_Document_
§

[pve-devel] [PATCH http-server 1/2] http-server: anyevent: add new subroutine for processing requests

Tue Feb 28 15:05:48 CET 2023

On February 17, 2023 4:25 pm, Max Carrara wrote:
> The `begin_process_next_request` subroutine and its auxiliary
> subroutines are added to serve as a replacement for
> `push_request_header` and `unshift_read_header` in order to simplify
> the parsing logic. The entire header is read by a single callback
> in `begin_process_next_request` and then processed step-by-step
> instead of reading each line and handling it separately.
> This is done in order to separate reading the incoming header from
> the processing algorithm's logic while simultaneously making the
> steps used to process the header more transparent and explicit.
> 
> This comes with one noteworthy change in behaviour:
> Because the header is now read all at once from the input buffer,
> the header field count limit is only checked for after the entire
> header was already read. In `unshift_read_header` the limit is
> checked for each line that is read.
> 
> The behaviour otherwise remains fully identical.
> 
> Signed-off-by: Max Carrara <m.carrara at proxmox.com>

Like Thomas already remarked - splitting these two patches doesn't make much
sense, since it's still needed to look at the total diff across both to see what
has changed..

I started going through the changes below and noticed some stuff, but quickly
came to the conclusion that we actually gain very little from switching to
parsing the full read buffer in one go instead of by line
- in the end, the actual parsing still happens by line
- unshift_read_header already contains the state machine handling all of the
steps except for parsing the very first line (and the state is rather
trivial/serial anyway)
- adding 'no TLS, respond with redirect' logic there should be a few lines of
code

OTOH, switching to non-line-based parsing here requires careful analysis of
interactions with AnyEvent internals and buffer sizes with potential for subtle
breakage (e.g., how does this fare under load).

it would still be possible to factor out the post-processing and
authentication/handling part, but that doesn't require turning the header
parsing onto its head.. unshift_read_header could simply call a post_processing
and a authenticate_and_handle_request sub instead of in-lining all that..

§

_Information given_
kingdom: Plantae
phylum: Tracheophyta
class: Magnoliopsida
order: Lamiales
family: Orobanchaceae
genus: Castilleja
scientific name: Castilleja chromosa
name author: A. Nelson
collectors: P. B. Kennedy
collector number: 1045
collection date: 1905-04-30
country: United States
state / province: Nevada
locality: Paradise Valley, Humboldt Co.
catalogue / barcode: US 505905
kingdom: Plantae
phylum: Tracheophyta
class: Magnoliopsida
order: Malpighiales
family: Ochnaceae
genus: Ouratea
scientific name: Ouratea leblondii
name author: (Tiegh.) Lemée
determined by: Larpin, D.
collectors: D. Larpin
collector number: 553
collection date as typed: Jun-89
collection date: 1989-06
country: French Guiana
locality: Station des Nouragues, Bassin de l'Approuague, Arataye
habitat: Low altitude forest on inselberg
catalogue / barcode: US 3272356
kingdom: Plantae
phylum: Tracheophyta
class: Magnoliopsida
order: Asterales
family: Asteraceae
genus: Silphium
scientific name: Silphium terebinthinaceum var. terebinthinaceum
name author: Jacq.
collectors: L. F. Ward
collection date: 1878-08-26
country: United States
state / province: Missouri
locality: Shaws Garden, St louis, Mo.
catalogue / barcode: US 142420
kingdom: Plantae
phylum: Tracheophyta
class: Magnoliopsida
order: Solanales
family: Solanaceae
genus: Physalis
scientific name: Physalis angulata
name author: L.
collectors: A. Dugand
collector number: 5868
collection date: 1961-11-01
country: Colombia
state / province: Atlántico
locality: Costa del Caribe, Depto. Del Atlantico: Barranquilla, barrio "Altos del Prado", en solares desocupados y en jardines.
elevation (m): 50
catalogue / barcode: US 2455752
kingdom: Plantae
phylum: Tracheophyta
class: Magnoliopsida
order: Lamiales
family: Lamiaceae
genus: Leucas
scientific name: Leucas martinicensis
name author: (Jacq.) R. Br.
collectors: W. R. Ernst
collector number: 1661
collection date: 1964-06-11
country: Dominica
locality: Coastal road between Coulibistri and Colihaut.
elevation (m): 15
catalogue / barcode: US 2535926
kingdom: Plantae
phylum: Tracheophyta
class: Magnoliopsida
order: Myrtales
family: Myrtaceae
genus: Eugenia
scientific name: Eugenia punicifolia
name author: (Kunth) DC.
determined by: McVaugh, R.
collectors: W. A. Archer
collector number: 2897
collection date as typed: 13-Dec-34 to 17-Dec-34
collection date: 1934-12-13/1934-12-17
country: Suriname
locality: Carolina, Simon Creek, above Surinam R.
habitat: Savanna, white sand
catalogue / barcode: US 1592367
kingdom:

§

_Problems to solve_
• A. Answer the following questions about the patch review shown above the records, giving each answer on its own line with the matching mark.
(i) Which two existing subroutines is `begin_process_next_request` intended to replace?
(ii) In `unshift_read_header`, at what point is the header field count limit checked?
(iii) According to the reviewer, how much code should adding the 'no TLS, respond with redirect' logic require?
• B. List every subroutine named in the patch review, one per line.
• C. Write the next part of the patch review, picking up immediately after its final sentence.

_Results in order_
• A.
(i) `push_request_header` and `unshift_read_header`.
(ii) It is checked for each line that is read.
(iii) It should require only a few lines of code.

• B.
begin_process_next_request
push_request_header
unshift_read_header
post_processing
authenticate_and_handle_request

• C.
> ---
>  src/PVE/APIServer/AnyEvent.pm | 492 ++++++++++++++++++++++++++++++++++
>  1 file changed, 492 insertions(+)
> 
> Note: The subroutines in `@process_steps` of
> `begin_process_next_request` mimic the steps the original algorithm
> takes. If necessary, these can of course be split up into smaller
> steps.
> 
> diff --git a/src/PVE/APIServer/AnyEvent.pm b/src/PVE/APIServer/AnyEvent.pm
> index 3cd77fa..bf7957a 100644
> --- a/src/PVE/APIServer/AnyEvent.pm
> +++ b/src/PVE/APIServer/AnyEvent.pm
> @@ -1570,6 +1570,498 @@ sub push_request_header {
>      warn $@ if $@;
>  }
>  
> +sub begin_process_next_request {
> +    my ($self, $reqstate) = @_;
> +
> +    # Match for *end* of HTTP header fields
> +    my $re_accept = qr<\r?\n\r?\n>;
> +
> +    # Don't reject anything - rejection causes EBADMSG otherwise, aborting the callback
> +    # and might match for unexpected things (such as TLS handshake data!)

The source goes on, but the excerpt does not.